Kolejny słoneczny ale chłodny poranek na holenderskiej ziemi był poświęcony bieganiu. Dziś startują zawodnicy maratonu w Rotterdamie (biegł miedzy innymi Mariusz Giżyński walcząc o minimum kwalifikacyjne do igrzysk olimpijskich) oraz biegu towarzyszącego na 10 km. Tu będzie biegła drużyna firmowa, w składzie której będzie debiutowała na tym dystansie koleżanka Adama – Angela.
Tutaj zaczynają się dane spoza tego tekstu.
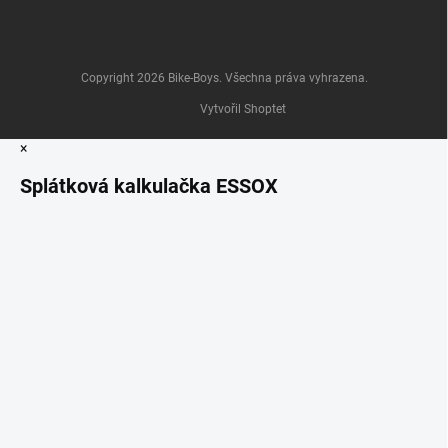
Copyright 2026
Bike-Boys
. Všechna práva vyhrazena.
Vytvořil Shoptet
×
Splátková kalkulačka ESSOX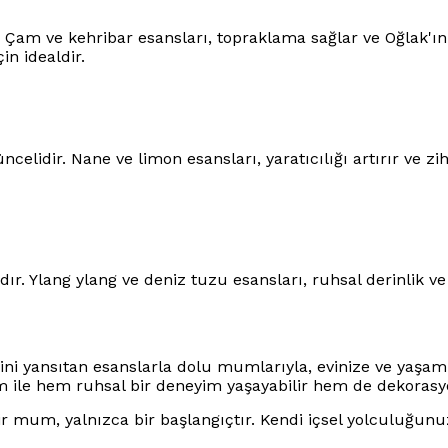
ır. Çam ve kehribar esansları, topraklama sağlar ve Oğlak'
in idealdir.
celidir. Nane ve limon esansları, yaratıcılığı artırır ve zih
ır. Ylang ylang ve deniz tuzu esansları, ruhsal derinlik ve 
ini yansıtan esanslarla dolu mumlarıyla, evinize ve yaşam
le hem ruhsal bir deneyim yaşayabilir hem de dekorasyon
ir mum, yalnızca bir başlangıçtır. Kendi içsel yolculuğunu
Start znajduje się w samym centrum tuż przy Markthal. Jest głośno i tłoczno. jeszcze trwają rozgrzewki, a za chwilę start falami.
Potem przemieszczamy się na miejsce gdzie usytuowano metę żeby oglądać finiszujących.
Wieczorem uczciliśmy oba biegi w podwójny sposób: najpierw uzupełniliśmy kalorie choć nie straciliśmy ich nazbyt dużo, oprócz Angeli, która biegła. Po kolacji czekała na nas jeszcze jedna super atrakcja, a mianowicie koncert jazzowy. Pojechaliśmy oczywiście rowerami, bo po Rotterdamie jest to najwygodniejsza opcja transportowa.